María, en el Tepeyac, se dirige a los indígenas no solo en su lengua, sino también usando sus referencias culturales, sus expresiones, su mentalidad; les dice, en fin, que Su Hijo no es meramente el “dios de los castillas”, sino que también es el suyo porque también murió por ellos.

Los conquistadores vieron en los sangrientos ritos y mitos de los aztecas una “religión del diablo”, y es cierto que se trataba de un culto que se complacía con la sangre y los sacificios. Cada año sacrificaba al menos a 20.000 hombres, mujeres y niños a sus dioses sedientos de sangre, extrayéndoles el corazón palpitante y practicando el canibalismo ritual con su cadáver. Y en algunos festivales especiales como la consagración de algún nuevo templo, los sacrificados al dios serpiente Quetzalcoatl llegaban a 80.000 en una sola ceremonia.

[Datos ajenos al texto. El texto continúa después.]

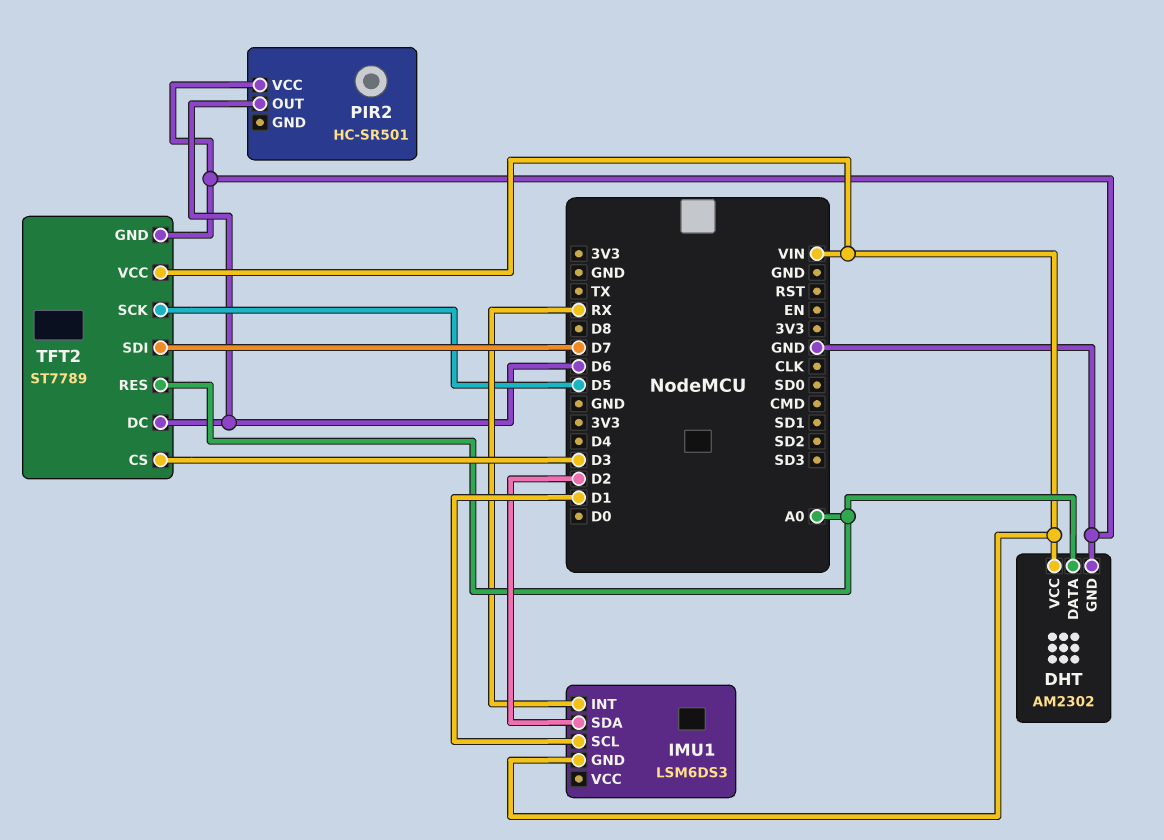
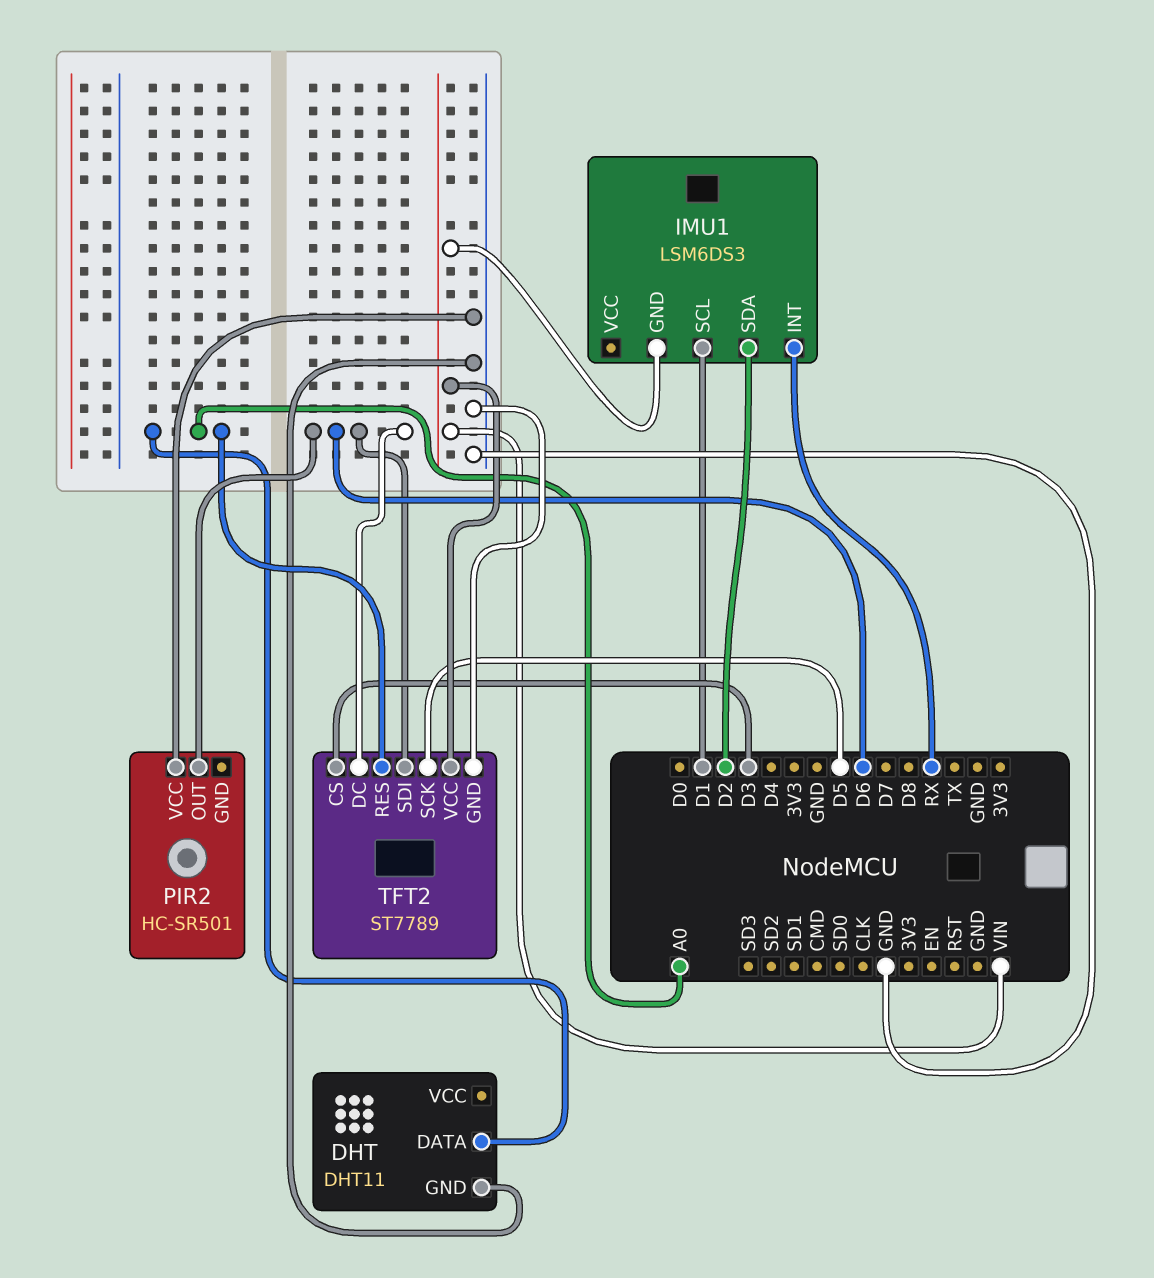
DHT: AM2302 -> DHT11
DHT pin VCC: VIN -> none
TFT2 pin SDI: D7 -> D6

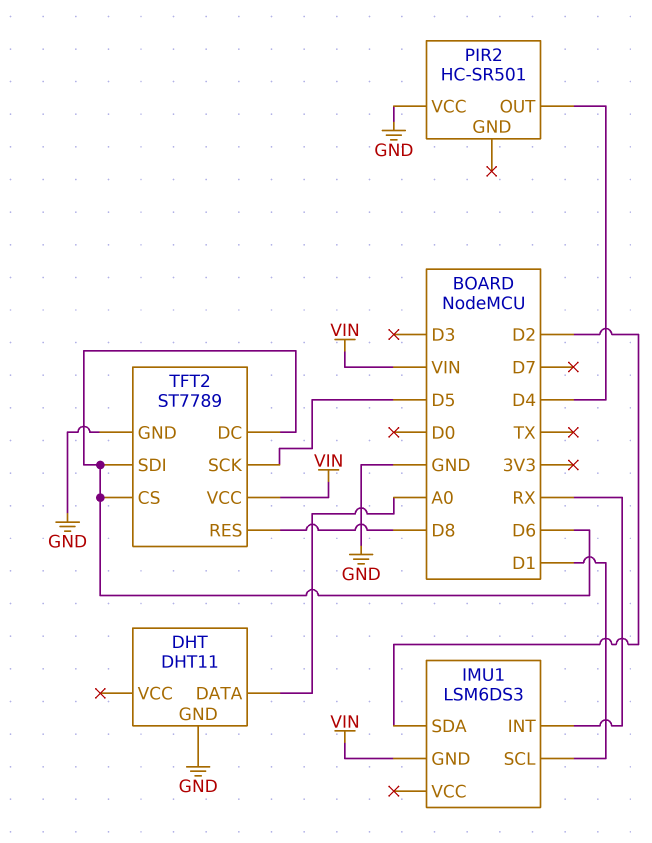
PIR2 pin OUT: D6 -> D4
TFT2 pin CS: D3 -> D6
TFT2 pin RES: A0 -> D8

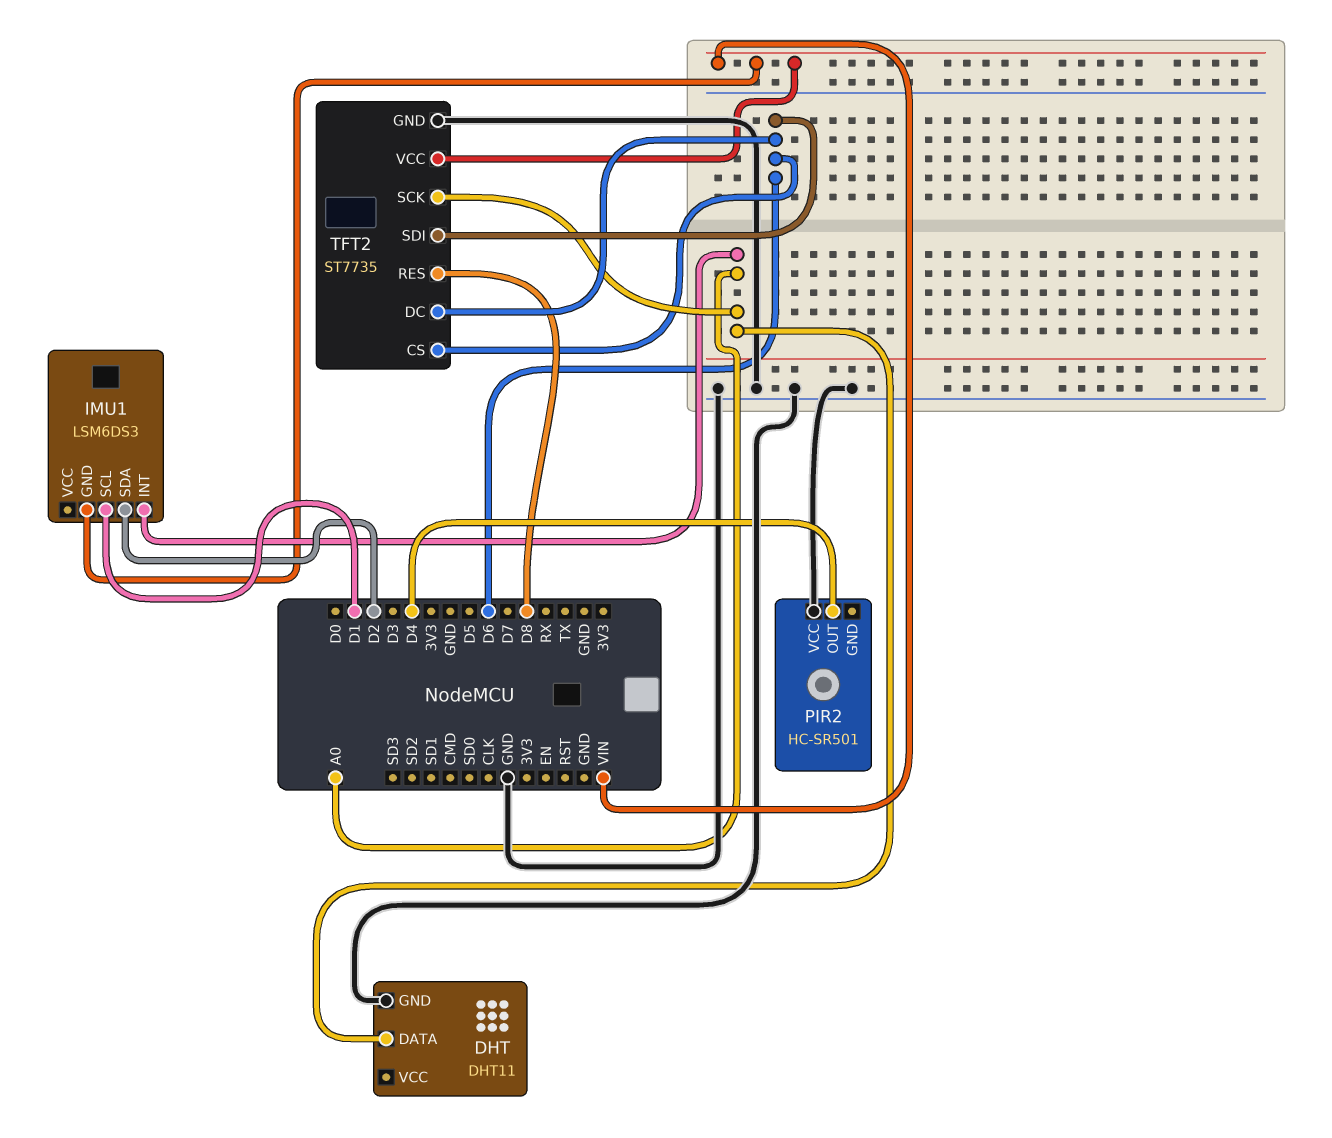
IMU1 pin INT: RX -> A0
TFT2: ST7789 -> ST7735
TFT2 pin SCK: D5 -> A0

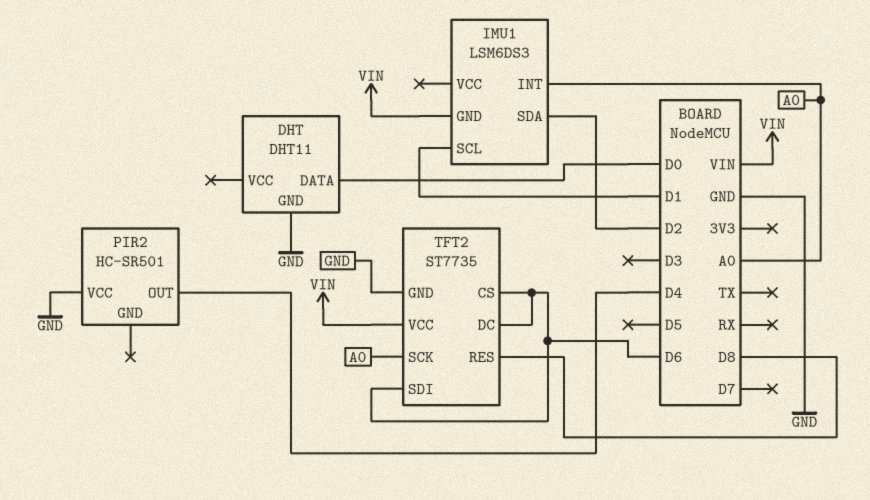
DHT pin DATA: A0 -> D0

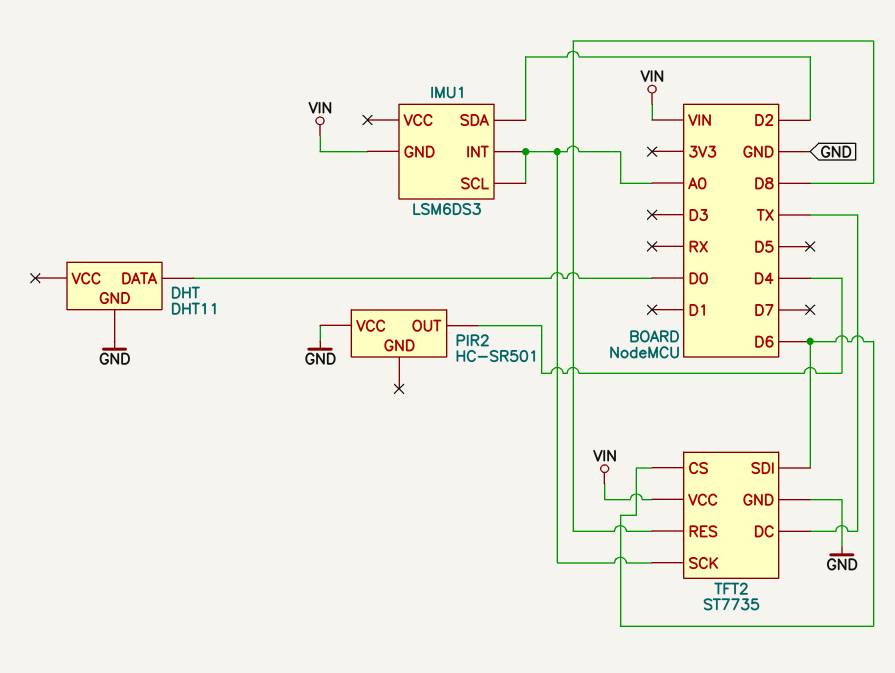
IMU1 pin SCL: D1 -> A0
TFT2 pin DC: D6 -> TX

Pero nada hay tan malo que no quede en ello alguna chispa de bueno, de verdad. Había en la religión azteca mitos más amables e incluso la excusa de toda aquella espantosa carnicería tenía un origen que podía usarse para introducir el cristianismo en aquella cultura. Todas esas miserables víctimas eran sacrificadas a los dioses para que el sol siguiera brillando, y lo que los indígenas acabaron entendiendo, entusiasmados, en buena medida por una Señora que se presentaba ante ellos como una muchachita que les hablaba en términos que les eran familiares, es que aquellos sacrificios eran ya innecesarios porque Su propio Hijo había realizado el sacrificio definitivo.